Task requirements ::
Would you print the lines below exactly, beginning at the line that has "left eye: (598, 195)" and stopping after the line that has "left back paw: (724, 437)"? Only those lines, and no pictures.

■ ■ ■ ■

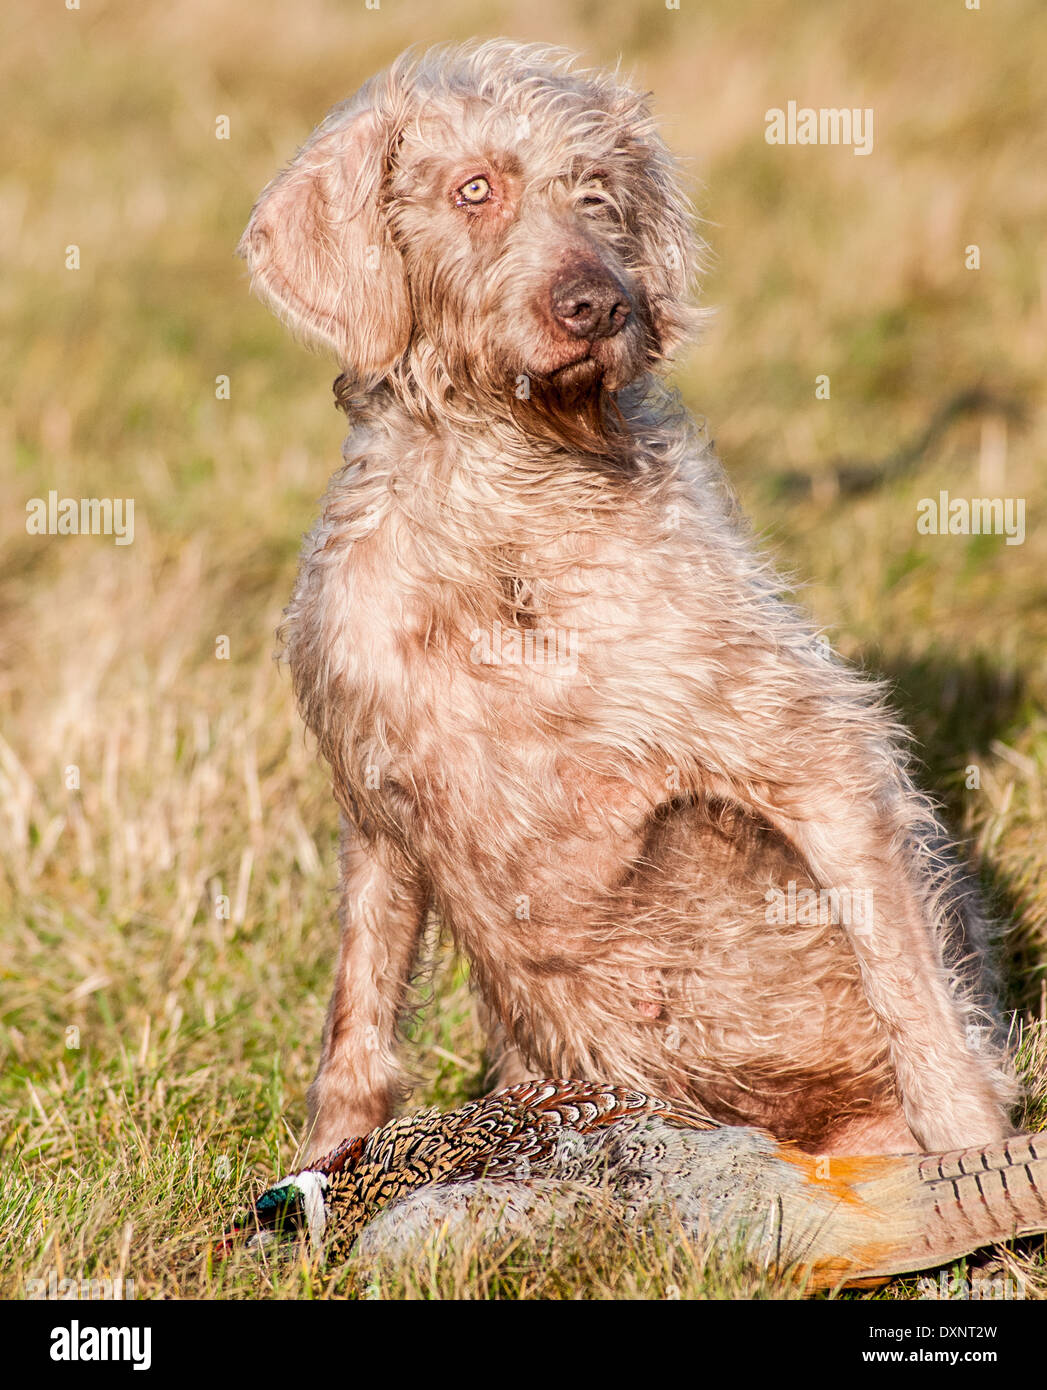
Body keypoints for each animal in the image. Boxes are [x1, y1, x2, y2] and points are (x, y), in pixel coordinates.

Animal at [239, 38, 1012, 1156]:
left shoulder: (812, 749)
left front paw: (975, 1153)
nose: (598, 305)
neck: (505, 514)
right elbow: (359, 1020)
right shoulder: (377, 801)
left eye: (598, 195)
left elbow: (911, 982)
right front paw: (329, 1165)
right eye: (475, 189)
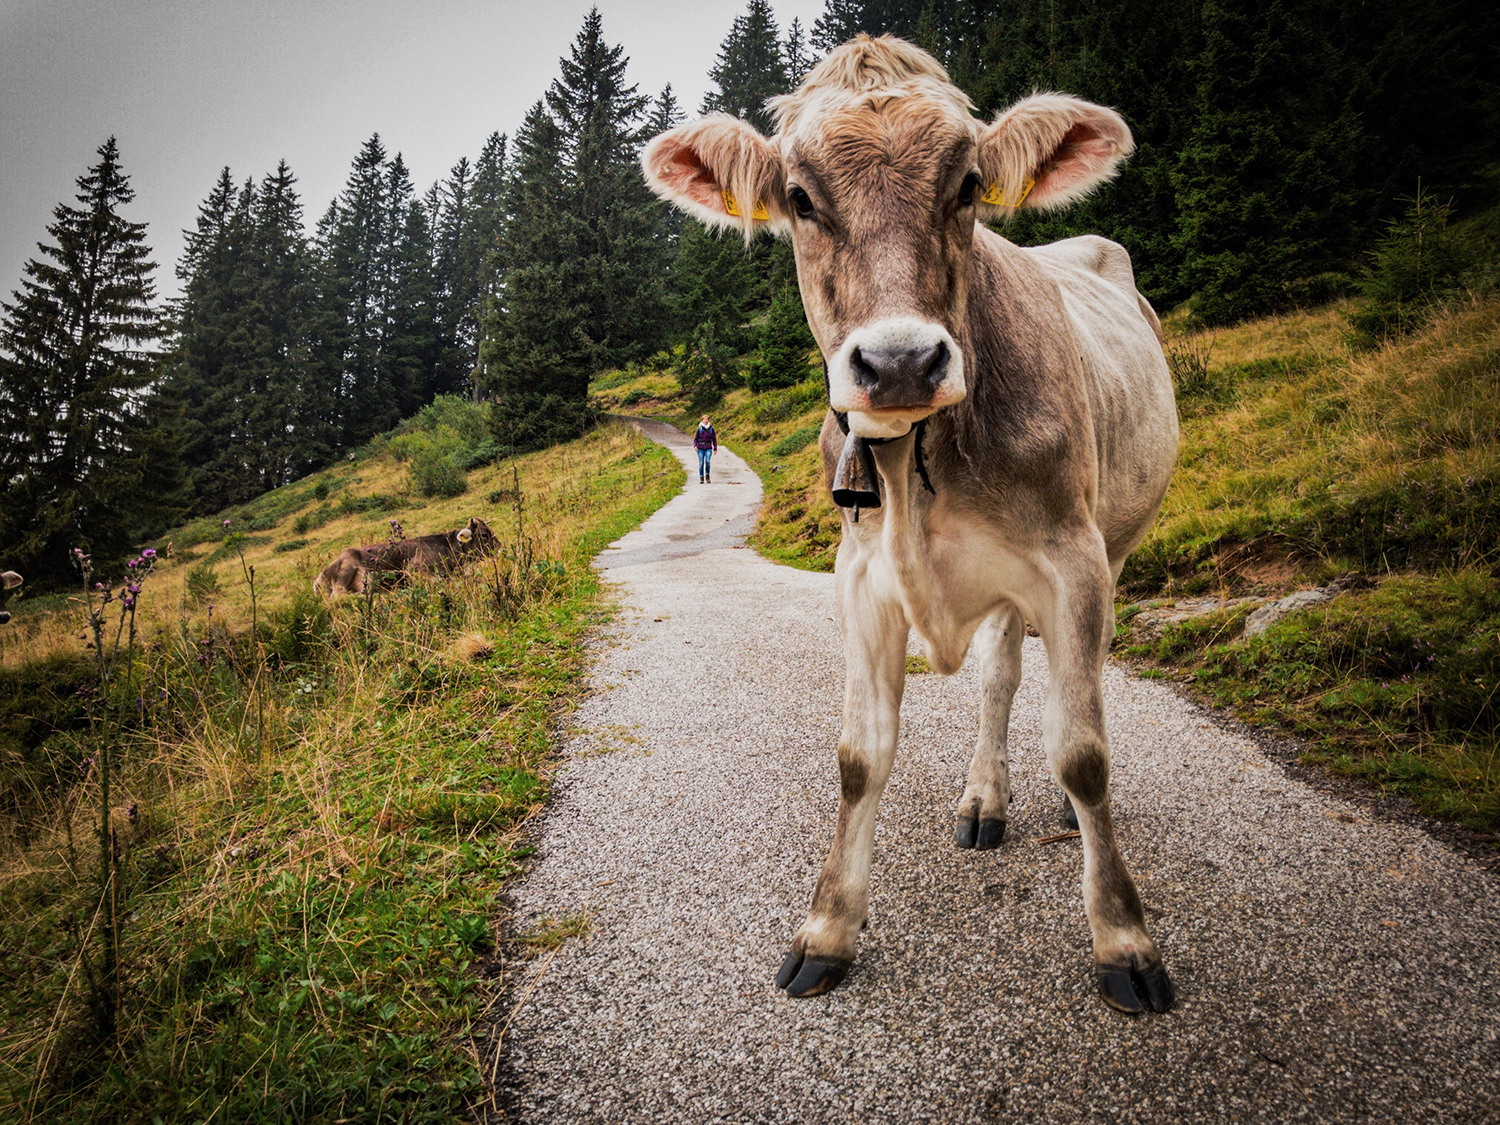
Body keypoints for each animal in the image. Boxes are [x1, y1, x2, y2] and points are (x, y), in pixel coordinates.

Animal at [310, 519, 498, 600]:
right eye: (484, 535)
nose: (500, 547)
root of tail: (317, 580)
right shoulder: (414, 567)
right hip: (349, 568)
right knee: (338, 595)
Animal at [645, 39, 1182, 1020]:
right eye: (800, 197)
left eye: (967, 184)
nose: (899, 361)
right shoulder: (861, 576)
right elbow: (860, 756)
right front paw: (827, 929)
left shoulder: (1073, 560)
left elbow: (1083, 752)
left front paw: (1124, 939)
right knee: (1003, 672)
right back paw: (984, 798)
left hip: (1114, 540)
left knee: (1041, 677)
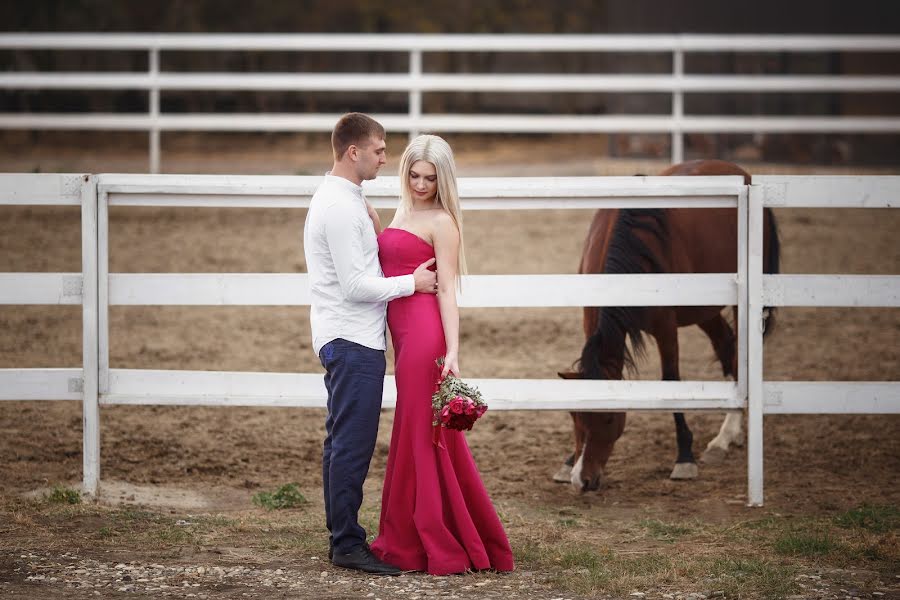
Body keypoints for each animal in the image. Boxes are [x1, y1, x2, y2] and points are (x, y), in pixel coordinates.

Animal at [556, 159, 780, 492]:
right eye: (574, 417)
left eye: (609, 418)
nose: (582, 480)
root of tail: (742, 172)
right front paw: (568, 461)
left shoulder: (665, 326)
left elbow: (671, 380)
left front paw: (684, 456)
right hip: (704, 310)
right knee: (726, 347)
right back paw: (731, 433)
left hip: (741, 303)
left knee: (739, 356)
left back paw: (724, 437)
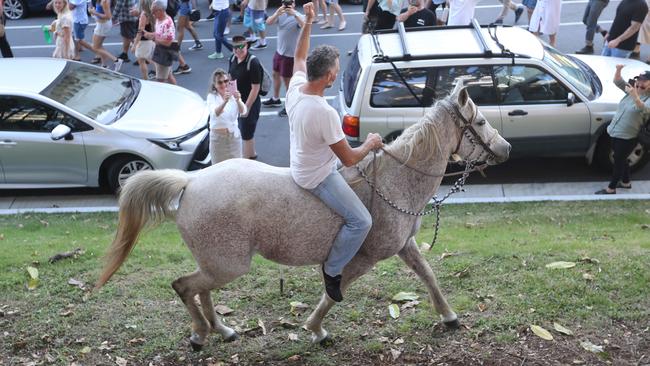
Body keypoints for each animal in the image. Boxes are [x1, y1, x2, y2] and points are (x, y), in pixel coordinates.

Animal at [95, 83, 512, 348]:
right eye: (479, 122)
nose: (506, 149)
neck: (395, 179)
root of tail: (190, 182)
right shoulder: (362, 257)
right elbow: (333, 291)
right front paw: (316, 330)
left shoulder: (404, 245)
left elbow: (428, 276)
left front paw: (449, 316)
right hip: (228, 264)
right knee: (185, 287)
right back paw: (200, 334)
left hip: (217, 262)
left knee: (201, 289)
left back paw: (222, 330)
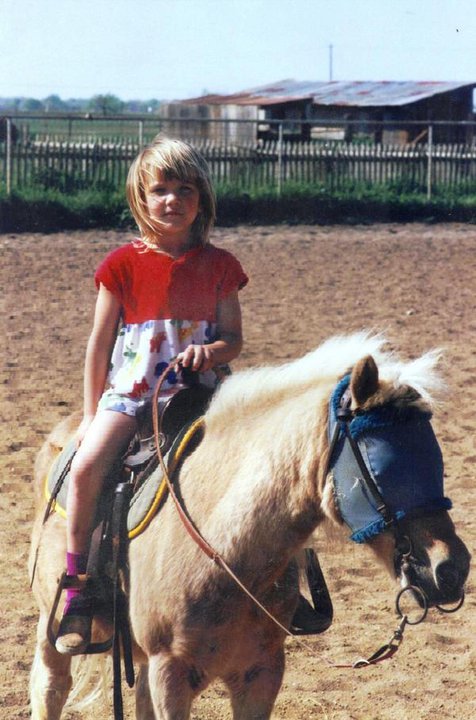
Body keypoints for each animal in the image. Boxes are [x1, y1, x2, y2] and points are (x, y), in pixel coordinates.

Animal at [29, 332, 470, 719]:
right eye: (382, 465)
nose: (451, 568)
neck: (227, 552)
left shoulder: (261, 673)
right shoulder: (170, 676)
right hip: (54, 633)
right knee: (49, 688)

■ ■ ■ ■

Written answer ::
left eye: (598, 195)
left elbow: (911, 982)
right front paw: (329, 1165)
right eye: (475, 189)
Body keypoints for each animal in the image. Boxes are [x1, y1, x2, y2] and points are (x, y), in pixel coordinates.

Animal at [310, 519, 498, 600]:
right eye: (484, 535)
nose: (500, 547)
root of tail: (317, 580)
right shoulder: (414, 567)
right hip: (349, 568)
right knee: (338, 595)
Animal at [645, 39, 1182, 1020]:
right eye: (800, 197)
left eye: (967, 184)
nose: (899, 361)
right shoulder: (861, 576)
right elbow: (860, 756)
right front paw: (827, 929)
left shoulder: (1073, 560)
left elbow: (1083, 752)
left front paw: (1124, 939)
right knee: (1003, 672)
right back paw: (984, 798)
left hip: (1114, 540)
left knee: (1041, 677)
Body keypoints for each animal in the image. Boxes are [x1, y1, x2, y2] and points are (x, y), in pixel coordinates.

Animal at [556, 159, 780, 492]:
right eye: (574, 417)
left eye: (609, 418)
nose: (582, 480)
root of tail: (742, 172)
right front paw: (568, 461)
left shoulder: (665, 326)
left elbow: (671, 380)
left front paw: (684, 456)
right hip: (704, 310)
right knee: (726, 347)
right back paw: (731, 433)
left hip: (741, 303)
left knee: (739, 356)
left back paw: (724, 437)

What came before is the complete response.